PASSAGE PROVIDED section start

Unknown Speaker 40:05
yeah. Back then,

Ashley 40:07
at that time I was going from being a college student to I need to be successful right away in some career thing, and are working right away. And and working right away. Let’s not. I pursued that I made that happen. But it maybe would have been a little more for I might have forced it a little bit.

Kelli Russell 40:30
Do you feel like you’re doing that now?

Ashley 40:32
Forcing it. Career wise, or just in life? I think I’m always kind of forced to think.

Kelli Russell 40:44
So, does that inspire a desire for a different way of doing things?

Ashley 40:51
Yes. Yes, I really, I love the idea of the surrender experiment. And just really trusting having faith. I mean, I’ve got it tattooed on me. Literally, my own handwriting, so I’m conscious, I have a deep, deep desire for it. But that’s why it threw me off so much when our scheduled today because I’m so on top of things. But I find myself in these moments of like, Okay, I gotta just like, yeah, be a little less, a little less of that.

Kelli Russell 41:28
See if that’s what this is about? And is there something more that we need to understand about frustration, guess what that was it. So and it’s like a life stage thing. So I’ve moved. I am, you know, excellent college, and I need a successful career. And this is what we do at this time. And then now you’re going through this new life stage thing? I’ve moved. Now is the time I’m getting married. I’d like to have a child, who am I? Right? There’s some big life change themes that are coming up questioning the identity.

Ashley 42:04
Yes, that that was those are words I didn’t use yet that I and I, I Yes. identities.

PASSAGE PROVIDED section end

> THE TASK:
Answer these from the transcript:
(a) What was Ashley going from being at that time, according to her remarks at 40:07?
(b) What idea does Ashley say she loves?
(c) In her remarks at 41:28, what two things does Kelli Russell list as coming with the new life stage?
The data that come next are separate material, unrelated to the transcript.

RECORD EXTRACTS section start

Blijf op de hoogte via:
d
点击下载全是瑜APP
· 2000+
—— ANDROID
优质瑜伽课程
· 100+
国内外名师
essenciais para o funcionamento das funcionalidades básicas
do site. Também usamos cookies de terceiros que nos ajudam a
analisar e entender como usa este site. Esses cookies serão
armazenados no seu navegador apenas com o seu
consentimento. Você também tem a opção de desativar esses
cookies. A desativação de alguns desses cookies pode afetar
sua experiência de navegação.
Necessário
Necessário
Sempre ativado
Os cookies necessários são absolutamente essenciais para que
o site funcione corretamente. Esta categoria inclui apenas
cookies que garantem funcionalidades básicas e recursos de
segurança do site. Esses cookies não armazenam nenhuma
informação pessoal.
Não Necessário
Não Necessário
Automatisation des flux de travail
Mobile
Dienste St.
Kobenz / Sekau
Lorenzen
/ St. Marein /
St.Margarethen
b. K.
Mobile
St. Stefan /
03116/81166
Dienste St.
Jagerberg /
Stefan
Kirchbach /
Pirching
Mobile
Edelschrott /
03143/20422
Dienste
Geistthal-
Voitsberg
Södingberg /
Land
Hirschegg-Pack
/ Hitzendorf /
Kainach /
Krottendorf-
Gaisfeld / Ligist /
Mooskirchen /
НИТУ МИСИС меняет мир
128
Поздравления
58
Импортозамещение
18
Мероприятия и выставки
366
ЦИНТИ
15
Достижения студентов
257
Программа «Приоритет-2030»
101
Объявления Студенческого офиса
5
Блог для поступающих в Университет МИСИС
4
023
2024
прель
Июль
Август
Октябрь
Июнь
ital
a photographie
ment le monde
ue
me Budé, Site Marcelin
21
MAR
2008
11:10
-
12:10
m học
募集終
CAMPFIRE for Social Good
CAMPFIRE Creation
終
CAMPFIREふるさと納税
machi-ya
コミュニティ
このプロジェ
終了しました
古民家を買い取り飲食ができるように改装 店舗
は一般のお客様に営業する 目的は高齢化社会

RECORD EXTRACTS section end

> COMPLETED EXERCISE:
(a) A college student.
(b) The surrender experiment.
(c) Getting married and having a child.